▸ EXERCISE OBJECTIVE
Your task is to copy each line of the material below that includes "front".

▸ GIVEN DATA

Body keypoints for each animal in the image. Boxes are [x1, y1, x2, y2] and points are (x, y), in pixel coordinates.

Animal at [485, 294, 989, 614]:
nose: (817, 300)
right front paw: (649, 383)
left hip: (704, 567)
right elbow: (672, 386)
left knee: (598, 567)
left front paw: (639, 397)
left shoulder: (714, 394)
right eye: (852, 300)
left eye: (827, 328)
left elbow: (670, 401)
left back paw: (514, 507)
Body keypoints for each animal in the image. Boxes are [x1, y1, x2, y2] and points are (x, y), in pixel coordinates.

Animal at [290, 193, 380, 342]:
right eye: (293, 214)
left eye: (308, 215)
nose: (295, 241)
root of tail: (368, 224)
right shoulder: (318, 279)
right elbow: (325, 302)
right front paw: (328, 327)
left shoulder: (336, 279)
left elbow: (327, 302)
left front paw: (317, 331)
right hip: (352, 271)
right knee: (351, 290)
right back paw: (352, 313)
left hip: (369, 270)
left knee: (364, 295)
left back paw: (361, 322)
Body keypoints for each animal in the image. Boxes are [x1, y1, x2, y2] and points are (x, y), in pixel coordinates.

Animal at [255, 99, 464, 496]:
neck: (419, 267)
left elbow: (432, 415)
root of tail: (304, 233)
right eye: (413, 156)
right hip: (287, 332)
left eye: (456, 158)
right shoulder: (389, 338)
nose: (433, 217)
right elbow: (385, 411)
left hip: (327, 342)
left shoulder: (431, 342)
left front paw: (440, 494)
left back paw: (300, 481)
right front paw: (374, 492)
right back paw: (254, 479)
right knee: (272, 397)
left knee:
==
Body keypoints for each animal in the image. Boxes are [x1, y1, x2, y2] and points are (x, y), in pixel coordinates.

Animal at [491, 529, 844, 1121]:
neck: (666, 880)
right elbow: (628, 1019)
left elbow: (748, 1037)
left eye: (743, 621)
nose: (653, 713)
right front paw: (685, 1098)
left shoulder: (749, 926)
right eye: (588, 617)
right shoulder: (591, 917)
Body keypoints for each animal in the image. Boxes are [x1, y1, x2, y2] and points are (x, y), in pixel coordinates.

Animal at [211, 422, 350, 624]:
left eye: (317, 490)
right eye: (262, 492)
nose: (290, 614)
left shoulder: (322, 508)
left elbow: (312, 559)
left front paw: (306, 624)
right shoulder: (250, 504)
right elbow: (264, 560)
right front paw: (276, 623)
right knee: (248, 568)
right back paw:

▸ RESULT OF THE EXERCISE
right front paw: (649, 383)
left front paw: (639, 397)
right front paw: (328, 327)
left front paw: (317, 331)
left front paw: (440, 494)
right front paw: (374, 492)
right front paw: (685, 1098)
left front paw: (306, 624)
right front paw: (276, 623)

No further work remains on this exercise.